On August 23, 2017, Plaintiff Alfred Johnson filed a class action complaint in California state court alleging that he was an employee when he took a drug test as part of WinCo Food’s “contingent job offer.” Johnson asserted claims under the California Labor Code and California’s Unfair Competition Law, seeking compensation for the time and expenses (mileage) associated with traveling to, and taking, the drug test. (WinCo paid the cost of administering the drug test). WinCo Foods removed the case to federal court under the Class Action Fairness Act.
The District Court’s Decision
After the District Court granted Johnson’s motion for class certification, both parties moved for summary judgment on the substantive claims. The District Court granted summary judgment in WinCo Food’s favor, holding that Johnson and the class members were not employees when they took the drug test under either a “control theory” or “contract theory” of employment.

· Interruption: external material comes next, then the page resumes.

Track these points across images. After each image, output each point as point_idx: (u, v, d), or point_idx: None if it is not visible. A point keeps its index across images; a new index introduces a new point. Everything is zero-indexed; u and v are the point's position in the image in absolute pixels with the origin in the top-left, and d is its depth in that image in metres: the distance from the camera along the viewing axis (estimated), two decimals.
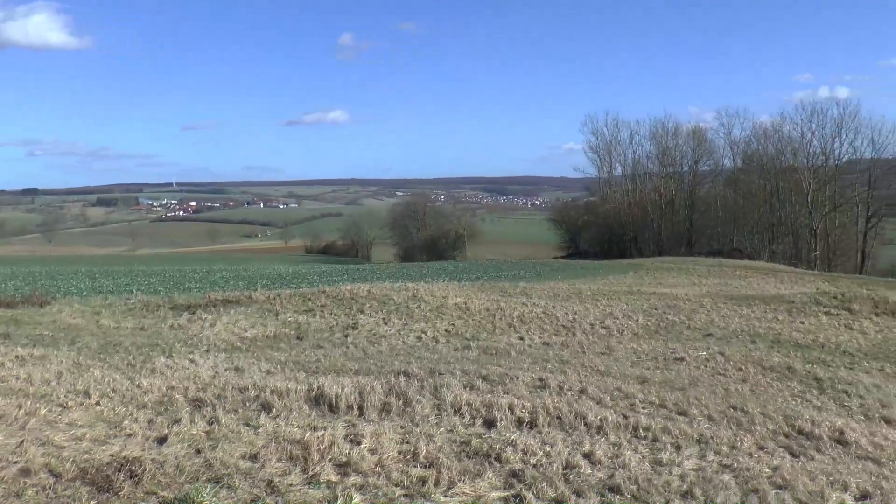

The Ninth Circuit’s Decision
The Ninth Circuit Court affirmed the District Court’s ruling, noting the lack of “authoritative California state court” guidance on this recurring issue. It declined to send the question to the California Supreme Court, however, because “California law is clear”: Johnson and the other class members “were not yet employees” when they took the drug tests and thus were not owed any compensation for any associated. time and expenses.
The Court first held that the “control test” established by the California Supreme Court in Borello and
Martinez does not apply to job applicants taking a drug test. This is because “control over a drug test as part of the job application process is not control over the performance of the job,” and “class members were not performing work for an employer when they took the preemployment drug test; they were instead applying for the job. “
The Court rejected Johnson’s suggestion that pre-employment drug screening is akin to the (possibly compensable) interviews that staffing agencies require individuals to attend prior to receiving job placements with staffing agency clients. The “key difference,” the court noted, is that staffing agency workers “were doing the employment agency’s work when they went to the job interviews, whereas Johnson and fellow class members were not doing work for WinCo when they took the drug tests.”
The Ninth Circuit then addressed Johnson’s “contract theory” —namely, that an employment contract was formed the moment class members accepted WinCo Food’s contingent job offer, and that the drug test was merely a “condition subsequent” allowing WinCo to terminate the employment relationship in the event of a drug test failure. The court rejected this argument, noting that “WinCo went to great lengths when the verbal offer was made to communicate that its job offer was conditional.” The Ninth Circuit therefore concluded that passing a drug test was a “precedent condition” to contract formation, such that there was no employment contract until the contingency was satisfied.
WinCo was represented by Seyfarth Shaw.
What Johnson Means for Employers
Johnson makes clear that employers do not need to compensate job applicants for the time and expenses related to drug testing during the application process (except for the cost of the drug test, which employers should bear), and that the employment relationship does not begin until the condition is satisfied. To avoid any doubt, employers should be careful to expressly articulate that an offer of employment is contingent on passing the drug test, and explain what must be done to satisfy the contingency.